Last week, the House Judiciary Subcommittee held a hearing on “Oversight of the USPTO.” That is a big deal, it doesn’t happen too frequently. The hearing covered patents. AI. Policy. PTAB. The usual big-picture topics. They even touched on trademarks, primarily the recent Board of Peace trademark filings.
But they completely skipped the most widespread, most practical intellectual property issue facing small businesses today: Scammers.
Small businesses file a lot more trademark applications than patent applications. And the moment a trademark application is submitted, the owner’s information becomes public. And almost immediately, the scams start.
- Official-looking emails
- Letters that look like government notices
- Phone calls creating urgency
- “Final notice” warnings about deadlines
All asking for money. All fake.
Meanwhile… Congress Didn’t Ask a Single Question About It
That’s the frustrating part. This was an oversight hearing. A chance to ask the USPTO:
- What are you doing about trademark scams?
- Why are applicants still getting flooded with misleading notices?
- What protections exist for small businesses?
- How are you educating people before they get scammed?
Instead? Nothing.
This Is the #1 Intellectual Property Issue for Small Businesses
Not patent appeal procedures, not backlogs, not the Board of Peace filings, not policy reform.
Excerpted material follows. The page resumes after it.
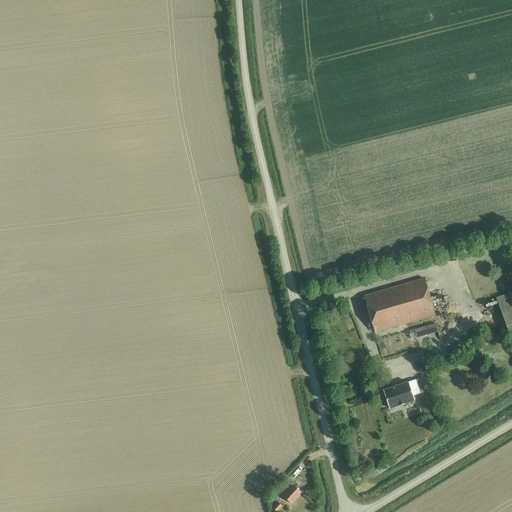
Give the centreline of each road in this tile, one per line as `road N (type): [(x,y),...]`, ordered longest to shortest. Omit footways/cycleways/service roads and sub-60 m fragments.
road 1 (unclassified): [(343,511),(248,116),(236,0)]
road 2 (unclassified): [(368,511),(511,425)]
Those matter – but they’re not what the vast majority of businesses are dealing with day-to-day.
What small businesses are dealing with is this: They try to protect their brand… and immediately become targets.
I hope Congress will hold another hearing soon. And I hope they will bring this issue to the forefront, and push for more action and more education about the impact of trademark scammers.